(Dataset rows)
◆ ◆ ◆ ◆ ◆
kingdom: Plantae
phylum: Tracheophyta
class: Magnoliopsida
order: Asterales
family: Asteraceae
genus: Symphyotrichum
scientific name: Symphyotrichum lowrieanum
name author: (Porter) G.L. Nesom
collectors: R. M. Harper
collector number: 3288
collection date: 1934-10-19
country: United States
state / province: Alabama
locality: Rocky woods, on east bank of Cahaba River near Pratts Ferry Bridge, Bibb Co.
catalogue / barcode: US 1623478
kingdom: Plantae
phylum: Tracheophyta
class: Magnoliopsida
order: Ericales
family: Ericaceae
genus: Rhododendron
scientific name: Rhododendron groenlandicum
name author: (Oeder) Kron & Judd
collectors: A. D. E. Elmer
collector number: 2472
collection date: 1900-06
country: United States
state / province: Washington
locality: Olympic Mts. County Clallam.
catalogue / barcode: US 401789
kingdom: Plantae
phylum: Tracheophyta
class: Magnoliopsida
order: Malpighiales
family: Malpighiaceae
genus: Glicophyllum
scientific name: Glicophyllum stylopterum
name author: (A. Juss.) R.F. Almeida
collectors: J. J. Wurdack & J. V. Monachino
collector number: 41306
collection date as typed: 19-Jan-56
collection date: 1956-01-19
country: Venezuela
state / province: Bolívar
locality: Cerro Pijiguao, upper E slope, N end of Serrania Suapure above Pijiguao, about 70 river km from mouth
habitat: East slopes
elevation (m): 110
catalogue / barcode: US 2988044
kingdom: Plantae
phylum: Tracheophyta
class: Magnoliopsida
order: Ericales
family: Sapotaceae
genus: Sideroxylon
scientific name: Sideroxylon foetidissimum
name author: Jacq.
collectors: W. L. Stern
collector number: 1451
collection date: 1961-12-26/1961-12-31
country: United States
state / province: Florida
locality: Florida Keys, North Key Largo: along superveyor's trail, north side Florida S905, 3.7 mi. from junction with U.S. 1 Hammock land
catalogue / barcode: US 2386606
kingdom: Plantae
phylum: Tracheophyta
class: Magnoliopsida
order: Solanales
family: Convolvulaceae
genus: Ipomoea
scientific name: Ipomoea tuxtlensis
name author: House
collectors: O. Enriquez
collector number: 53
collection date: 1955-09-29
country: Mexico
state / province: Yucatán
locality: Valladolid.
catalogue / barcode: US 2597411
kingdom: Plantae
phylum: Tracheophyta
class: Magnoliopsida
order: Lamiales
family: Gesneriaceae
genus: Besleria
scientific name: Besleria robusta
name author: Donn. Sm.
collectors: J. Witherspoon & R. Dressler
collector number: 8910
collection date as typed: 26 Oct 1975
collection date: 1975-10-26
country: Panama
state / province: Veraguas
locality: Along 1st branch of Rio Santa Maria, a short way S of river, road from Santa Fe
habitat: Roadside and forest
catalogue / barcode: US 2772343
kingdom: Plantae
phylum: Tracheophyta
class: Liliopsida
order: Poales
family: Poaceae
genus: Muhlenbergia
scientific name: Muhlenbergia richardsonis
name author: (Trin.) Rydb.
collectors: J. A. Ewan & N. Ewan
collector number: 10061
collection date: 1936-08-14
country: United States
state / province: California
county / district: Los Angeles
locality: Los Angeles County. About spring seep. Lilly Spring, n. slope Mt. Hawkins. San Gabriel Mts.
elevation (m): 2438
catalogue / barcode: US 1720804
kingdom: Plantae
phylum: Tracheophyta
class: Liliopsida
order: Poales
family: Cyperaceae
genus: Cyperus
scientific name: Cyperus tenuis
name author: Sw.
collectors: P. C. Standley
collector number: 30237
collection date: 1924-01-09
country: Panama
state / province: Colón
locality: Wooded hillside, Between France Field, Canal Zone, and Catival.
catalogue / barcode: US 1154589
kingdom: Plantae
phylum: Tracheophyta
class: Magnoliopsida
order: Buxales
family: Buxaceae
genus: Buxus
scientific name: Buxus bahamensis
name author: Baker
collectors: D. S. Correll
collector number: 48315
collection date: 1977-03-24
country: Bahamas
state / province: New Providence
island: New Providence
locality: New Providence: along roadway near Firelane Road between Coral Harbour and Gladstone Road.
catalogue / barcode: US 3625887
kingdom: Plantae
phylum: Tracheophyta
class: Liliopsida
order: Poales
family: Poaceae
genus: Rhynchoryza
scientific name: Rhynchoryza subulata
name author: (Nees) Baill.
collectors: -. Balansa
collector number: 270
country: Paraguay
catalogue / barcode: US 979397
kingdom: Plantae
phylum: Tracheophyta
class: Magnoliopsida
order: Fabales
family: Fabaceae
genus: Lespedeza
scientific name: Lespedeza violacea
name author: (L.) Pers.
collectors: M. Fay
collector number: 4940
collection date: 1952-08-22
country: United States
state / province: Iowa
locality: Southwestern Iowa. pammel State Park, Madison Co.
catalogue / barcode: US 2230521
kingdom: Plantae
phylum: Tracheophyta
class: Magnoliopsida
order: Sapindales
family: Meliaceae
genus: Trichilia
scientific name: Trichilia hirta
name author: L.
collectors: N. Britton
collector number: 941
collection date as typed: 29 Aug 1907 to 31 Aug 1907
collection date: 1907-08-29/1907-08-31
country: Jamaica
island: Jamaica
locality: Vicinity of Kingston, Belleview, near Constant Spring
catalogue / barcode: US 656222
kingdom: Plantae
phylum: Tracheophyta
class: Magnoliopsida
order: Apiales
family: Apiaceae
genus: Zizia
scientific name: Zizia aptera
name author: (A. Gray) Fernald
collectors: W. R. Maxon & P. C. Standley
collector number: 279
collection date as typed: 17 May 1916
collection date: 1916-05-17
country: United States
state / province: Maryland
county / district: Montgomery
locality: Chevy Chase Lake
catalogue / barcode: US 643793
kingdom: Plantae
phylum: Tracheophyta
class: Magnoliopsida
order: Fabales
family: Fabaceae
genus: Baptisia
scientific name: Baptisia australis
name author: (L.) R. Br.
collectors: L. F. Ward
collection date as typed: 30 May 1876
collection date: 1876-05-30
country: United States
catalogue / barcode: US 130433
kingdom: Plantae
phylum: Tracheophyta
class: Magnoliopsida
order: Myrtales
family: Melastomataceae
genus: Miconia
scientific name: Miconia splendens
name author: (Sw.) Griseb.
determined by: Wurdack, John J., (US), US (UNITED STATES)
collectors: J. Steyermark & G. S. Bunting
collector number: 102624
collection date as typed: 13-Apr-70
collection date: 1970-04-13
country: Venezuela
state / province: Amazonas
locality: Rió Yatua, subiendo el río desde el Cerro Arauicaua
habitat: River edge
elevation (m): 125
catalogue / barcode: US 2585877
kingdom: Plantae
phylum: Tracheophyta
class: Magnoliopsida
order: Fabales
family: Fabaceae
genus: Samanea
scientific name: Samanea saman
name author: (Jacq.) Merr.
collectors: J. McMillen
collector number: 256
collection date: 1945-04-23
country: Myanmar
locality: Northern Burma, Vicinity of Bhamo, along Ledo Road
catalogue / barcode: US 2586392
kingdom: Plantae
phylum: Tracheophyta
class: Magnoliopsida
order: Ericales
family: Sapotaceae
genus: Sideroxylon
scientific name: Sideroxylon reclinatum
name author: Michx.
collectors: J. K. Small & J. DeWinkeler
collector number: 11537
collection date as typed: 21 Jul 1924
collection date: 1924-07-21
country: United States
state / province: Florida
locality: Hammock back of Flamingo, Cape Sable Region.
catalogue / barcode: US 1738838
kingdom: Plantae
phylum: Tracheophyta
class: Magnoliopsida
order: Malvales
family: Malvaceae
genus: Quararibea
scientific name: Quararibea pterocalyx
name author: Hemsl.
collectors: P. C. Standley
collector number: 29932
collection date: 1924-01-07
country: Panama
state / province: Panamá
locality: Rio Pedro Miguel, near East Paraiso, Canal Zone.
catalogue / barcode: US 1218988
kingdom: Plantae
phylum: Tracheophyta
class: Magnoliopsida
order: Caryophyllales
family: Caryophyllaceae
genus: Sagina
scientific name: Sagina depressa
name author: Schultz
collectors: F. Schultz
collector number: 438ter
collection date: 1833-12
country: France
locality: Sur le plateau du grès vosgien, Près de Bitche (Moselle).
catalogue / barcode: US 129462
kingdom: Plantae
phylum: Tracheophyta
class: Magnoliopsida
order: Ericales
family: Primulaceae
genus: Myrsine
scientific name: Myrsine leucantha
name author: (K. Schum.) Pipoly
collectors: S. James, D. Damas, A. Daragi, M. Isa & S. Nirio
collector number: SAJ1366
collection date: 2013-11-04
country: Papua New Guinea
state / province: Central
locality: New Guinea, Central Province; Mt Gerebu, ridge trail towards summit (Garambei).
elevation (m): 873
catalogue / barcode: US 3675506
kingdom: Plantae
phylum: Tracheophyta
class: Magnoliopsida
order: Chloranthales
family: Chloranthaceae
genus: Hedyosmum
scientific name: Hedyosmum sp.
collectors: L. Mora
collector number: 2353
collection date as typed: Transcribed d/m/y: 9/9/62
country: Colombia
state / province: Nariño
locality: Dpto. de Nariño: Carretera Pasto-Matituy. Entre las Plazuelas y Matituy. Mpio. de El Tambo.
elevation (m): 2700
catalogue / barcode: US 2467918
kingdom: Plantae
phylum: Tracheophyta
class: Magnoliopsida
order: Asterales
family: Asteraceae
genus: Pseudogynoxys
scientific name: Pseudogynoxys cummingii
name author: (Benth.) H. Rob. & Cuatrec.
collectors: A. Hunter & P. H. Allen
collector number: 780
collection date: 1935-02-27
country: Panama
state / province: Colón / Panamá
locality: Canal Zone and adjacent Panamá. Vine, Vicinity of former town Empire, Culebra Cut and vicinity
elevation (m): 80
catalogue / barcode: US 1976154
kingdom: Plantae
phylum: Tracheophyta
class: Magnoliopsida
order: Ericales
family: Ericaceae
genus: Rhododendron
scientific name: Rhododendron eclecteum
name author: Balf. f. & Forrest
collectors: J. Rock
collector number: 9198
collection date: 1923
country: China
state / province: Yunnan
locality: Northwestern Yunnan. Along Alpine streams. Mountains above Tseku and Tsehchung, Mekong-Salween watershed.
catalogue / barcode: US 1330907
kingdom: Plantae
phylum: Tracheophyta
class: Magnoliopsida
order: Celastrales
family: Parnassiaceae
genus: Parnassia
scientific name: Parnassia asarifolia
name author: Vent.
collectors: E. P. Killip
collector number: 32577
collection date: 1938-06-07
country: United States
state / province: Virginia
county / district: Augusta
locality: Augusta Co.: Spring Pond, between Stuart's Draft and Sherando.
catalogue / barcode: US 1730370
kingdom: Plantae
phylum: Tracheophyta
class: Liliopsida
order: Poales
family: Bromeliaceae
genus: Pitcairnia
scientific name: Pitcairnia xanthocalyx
◆ ◆ ◆ ◆ ◆
#### BRIEF
Retype without alteration the portion of the listing that runs from its first line through the line containing "name author: (A. Juss.) R.F. Almeida", both ends included.

#### EXPECTED ANSWER
kingdom: Plantae
phylum: Tracheophyta
class: Magnoliopsida
order: Asterales
family: Asteraceae
genus: Symphyotrichum
scientific name: Symphyotrichum lowrieanum
name author: (Porter) G.L. Nesom
collectors: R. M. Harper
collector number: 3288
collection date: 1934-10-19
country: United States
state / province: Alabama
locality: Rocky woods, on east bank of Cahaba River near Pratts Ferry Bridge, Bibb Co.
catalogue / barcode: US 1623478
kingdom: Plantae
phylum: Tracheophyta
class: Magnoliopsida
order: Ericales
family: Ericaceae
genus: Rhododendron
scientific name: Rhododendron groenlandicum
name author: (Oeder) Kron & Judd
collectors: A. D. E. Elmer
collector number: 2472
collection date: 1900-06
country: United States
state / province: Washington
locality: Olympic Mts. County Clallam.
catalogue / barcode: US 401789
kingdom: Plantae
phylum: Tracheophyta
class: Magnoliopsida
order: Malpighiales
family: Malpighiaceae
genus: Glicophyllum
scientific name: Glicophyllum stylopterum
name author: (A. Juss.) R.F. Almeida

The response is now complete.